In the article about Connecticut's newspapers, how many newsroom positions did The Hartford Courant cut in June?

--- TEXT EXCERPT Enclosed Below ---

Connecticut’s Newspapers Are Dying -- Good

November 20, 2008

If you work in Connecticut’s newspaper industry, the news isn’t good.

Journal Register Company, publisher of the New Haven Register and dozens of other Connecticut dailies and weeklies, is planning to unload several of its publications, including The Bristol Press and The (New Britain) Herald. If the company can’t find buyers soon, the papers will be shut down. Journal Register’s stock was delisted in April, and the Associated Press says another round of layoffs is coming at the New Haven Register.

Earlier this month, The Day, New London’s daily, gave pink slips to nine newsroom and two production employees. In June, the ax fell for a far larger number of workers at The Hartford Courant -- the nation’s “oldest continuously published newspaper” cut 60 newsroom positions.

In the months and years to come, others are sure to follow suit. Circulation numbers are plummeting -- according to the Hartford Business Journal, between 2000 and 2006, the state’s dailies “lost more than 106,000 subscribers.”

--- End of Enclosed TEXT EXCERPT ---
--- RECORDED INFORMATION Enclosed Below ---

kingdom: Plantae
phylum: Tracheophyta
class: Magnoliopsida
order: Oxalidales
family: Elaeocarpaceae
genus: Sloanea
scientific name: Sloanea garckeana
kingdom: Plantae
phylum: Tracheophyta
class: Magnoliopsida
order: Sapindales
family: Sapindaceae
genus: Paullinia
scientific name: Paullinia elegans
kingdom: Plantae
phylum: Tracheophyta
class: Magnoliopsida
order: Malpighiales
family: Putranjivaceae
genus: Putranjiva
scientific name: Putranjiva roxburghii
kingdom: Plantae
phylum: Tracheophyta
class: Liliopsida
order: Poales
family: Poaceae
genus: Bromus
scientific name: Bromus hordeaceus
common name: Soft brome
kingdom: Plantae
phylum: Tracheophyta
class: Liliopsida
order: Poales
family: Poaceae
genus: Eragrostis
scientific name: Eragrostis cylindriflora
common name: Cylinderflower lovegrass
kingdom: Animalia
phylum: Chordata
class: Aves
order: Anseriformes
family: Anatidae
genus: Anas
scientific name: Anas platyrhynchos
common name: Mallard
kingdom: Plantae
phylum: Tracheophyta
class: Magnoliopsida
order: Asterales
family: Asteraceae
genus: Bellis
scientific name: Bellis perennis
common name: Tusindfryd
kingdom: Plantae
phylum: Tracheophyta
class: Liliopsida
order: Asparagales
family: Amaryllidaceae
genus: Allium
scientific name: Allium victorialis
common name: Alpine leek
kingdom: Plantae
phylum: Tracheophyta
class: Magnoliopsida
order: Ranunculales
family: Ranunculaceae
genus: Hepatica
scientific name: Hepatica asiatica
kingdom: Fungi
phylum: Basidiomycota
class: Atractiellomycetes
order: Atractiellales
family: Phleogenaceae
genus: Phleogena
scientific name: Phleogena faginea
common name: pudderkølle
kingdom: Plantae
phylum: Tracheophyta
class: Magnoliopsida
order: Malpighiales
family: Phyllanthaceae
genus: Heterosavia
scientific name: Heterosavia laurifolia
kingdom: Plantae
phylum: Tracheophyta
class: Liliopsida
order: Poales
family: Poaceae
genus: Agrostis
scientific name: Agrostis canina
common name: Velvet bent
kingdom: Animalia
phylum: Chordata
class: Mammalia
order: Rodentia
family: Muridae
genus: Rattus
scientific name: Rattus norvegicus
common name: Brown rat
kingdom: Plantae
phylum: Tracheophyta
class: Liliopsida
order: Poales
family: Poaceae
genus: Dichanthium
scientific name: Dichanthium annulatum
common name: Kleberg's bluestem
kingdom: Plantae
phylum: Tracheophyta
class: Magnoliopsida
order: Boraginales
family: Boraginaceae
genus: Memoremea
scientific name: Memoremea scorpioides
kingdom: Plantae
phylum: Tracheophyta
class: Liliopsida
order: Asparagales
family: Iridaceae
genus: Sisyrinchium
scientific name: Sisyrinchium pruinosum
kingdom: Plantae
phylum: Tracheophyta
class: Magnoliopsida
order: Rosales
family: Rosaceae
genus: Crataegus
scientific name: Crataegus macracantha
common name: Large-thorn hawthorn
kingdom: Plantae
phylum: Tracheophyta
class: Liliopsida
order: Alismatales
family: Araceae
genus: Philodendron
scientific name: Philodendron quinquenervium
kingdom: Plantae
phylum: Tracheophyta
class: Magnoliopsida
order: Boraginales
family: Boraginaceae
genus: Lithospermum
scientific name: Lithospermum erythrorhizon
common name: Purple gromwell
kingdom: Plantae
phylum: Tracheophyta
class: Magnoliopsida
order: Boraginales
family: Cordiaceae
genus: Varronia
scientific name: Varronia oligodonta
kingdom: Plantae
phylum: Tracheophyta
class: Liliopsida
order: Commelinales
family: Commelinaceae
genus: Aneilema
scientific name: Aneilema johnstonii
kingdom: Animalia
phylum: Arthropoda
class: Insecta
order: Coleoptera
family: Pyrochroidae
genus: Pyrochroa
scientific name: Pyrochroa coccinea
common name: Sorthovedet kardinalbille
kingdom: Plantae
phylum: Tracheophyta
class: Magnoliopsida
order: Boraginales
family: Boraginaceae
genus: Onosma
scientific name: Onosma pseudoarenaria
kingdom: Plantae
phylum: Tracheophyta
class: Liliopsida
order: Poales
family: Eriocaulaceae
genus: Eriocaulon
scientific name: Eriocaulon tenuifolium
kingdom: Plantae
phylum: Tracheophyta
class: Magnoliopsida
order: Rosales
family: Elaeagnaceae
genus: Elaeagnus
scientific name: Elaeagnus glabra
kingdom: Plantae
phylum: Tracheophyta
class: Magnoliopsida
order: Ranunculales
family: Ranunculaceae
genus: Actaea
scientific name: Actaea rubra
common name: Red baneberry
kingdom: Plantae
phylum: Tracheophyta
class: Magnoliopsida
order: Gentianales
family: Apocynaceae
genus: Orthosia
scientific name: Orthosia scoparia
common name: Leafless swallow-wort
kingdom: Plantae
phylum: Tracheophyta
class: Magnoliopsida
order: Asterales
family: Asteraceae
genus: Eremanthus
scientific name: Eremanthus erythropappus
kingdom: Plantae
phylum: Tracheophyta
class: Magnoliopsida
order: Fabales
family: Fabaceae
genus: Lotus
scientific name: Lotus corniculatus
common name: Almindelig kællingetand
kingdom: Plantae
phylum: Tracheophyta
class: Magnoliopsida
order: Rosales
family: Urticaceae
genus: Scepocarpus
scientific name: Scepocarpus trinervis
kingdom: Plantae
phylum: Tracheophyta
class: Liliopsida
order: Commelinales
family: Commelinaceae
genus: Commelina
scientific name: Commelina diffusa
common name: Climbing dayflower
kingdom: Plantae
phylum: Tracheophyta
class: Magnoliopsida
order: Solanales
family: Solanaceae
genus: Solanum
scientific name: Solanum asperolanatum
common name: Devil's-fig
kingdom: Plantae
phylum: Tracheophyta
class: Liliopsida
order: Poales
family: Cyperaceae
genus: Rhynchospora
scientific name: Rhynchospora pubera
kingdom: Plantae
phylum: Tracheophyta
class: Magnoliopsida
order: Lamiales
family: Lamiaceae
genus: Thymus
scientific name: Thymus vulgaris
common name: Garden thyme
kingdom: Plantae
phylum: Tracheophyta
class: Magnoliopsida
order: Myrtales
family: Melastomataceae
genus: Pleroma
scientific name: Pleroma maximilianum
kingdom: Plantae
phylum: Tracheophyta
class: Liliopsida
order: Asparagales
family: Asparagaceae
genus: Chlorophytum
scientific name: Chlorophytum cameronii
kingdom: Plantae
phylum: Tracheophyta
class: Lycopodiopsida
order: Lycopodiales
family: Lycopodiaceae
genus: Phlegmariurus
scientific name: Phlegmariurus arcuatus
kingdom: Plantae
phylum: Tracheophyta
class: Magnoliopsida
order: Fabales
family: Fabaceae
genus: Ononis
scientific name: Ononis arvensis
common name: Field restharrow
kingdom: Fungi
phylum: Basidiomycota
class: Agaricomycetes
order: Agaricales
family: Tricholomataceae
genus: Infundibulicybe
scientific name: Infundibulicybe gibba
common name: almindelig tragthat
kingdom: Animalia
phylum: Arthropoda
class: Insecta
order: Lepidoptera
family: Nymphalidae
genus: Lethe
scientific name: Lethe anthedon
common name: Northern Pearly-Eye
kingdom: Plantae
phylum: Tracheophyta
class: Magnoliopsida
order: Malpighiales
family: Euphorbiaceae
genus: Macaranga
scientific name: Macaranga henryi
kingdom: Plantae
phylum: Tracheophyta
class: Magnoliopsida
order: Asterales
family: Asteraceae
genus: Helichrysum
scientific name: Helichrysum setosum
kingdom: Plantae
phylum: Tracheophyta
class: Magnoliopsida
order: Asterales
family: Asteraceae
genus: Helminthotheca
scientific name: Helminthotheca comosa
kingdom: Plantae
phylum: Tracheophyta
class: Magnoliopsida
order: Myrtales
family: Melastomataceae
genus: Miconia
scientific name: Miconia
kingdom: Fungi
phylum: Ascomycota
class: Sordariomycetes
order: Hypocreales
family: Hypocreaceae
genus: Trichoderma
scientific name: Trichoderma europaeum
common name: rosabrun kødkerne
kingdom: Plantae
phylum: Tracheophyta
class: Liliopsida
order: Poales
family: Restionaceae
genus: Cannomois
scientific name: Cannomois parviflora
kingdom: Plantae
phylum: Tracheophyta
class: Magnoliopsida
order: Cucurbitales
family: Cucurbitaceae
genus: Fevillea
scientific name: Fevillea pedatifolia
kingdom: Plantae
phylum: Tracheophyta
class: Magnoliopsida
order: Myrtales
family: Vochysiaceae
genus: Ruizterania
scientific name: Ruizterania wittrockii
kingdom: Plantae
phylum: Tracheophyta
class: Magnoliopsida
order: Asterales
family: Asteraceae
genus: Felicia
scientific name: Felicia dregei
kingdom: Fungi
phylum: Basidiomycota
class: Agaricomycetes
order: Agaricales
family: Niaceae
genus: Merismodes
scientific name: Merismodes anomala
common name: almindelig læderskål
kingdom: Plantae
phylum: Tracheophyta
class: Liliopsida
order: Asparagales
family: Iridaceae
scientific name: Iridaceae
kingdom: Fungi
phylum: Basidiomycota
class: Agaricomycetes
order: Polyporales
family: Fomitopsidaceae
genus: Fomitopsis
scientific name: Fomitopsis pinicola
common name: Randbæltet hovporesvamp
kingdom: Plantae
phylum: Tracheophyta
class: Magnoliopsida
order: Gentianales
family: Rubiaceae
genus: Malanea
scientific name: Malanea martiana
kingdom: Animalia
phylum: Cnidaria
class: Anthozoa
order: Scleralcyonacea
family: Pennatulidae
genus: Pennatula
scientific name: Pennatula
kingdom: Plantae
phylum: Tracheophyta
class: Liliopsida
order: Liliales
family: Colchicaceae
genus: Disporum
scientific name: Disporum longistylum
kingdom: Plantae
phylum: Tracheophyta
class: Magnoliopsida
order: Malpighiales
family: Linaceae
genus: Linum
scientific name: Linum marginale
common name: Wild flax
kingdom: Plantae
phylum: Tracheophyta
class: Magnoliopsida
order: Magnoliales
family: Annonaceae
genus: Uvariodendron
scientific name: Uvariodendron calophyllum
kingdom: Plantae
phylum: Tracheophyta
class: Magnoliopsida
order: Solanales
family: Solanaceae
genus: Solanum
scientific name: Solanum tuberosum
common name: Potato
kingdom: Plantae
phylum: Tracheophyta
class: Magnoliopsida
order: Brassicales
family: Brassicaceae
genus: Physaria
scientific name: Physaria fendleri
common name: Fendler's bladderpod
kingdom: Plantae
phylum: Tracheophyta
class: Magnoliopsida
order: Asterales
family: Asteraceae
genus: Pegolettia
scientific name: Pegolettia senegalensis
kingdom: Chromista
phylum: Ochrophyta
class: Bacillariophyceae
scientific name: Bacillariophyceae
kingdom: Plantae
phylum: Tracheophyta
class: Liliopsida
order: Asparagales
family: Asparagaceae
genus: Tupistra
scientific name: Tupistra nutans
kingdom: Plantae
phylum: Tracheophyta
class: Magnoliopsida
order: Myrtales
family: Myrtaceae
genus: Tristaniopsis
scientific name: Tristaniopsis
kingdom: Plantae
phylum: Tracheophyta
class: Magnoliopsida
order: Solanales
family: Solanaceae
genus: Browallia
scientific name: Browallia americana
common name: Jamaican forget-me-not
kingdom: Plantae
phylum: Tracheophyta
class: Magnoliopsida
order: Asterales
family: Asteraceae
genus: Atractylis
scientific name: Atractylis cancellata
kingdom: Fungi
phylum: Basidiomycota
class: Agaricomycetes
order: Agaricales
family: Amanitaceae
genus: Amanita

--- End of Enclosed RECORDED INFORMATION ---

PROBLEM SOLUTION → 60 newsroom positions.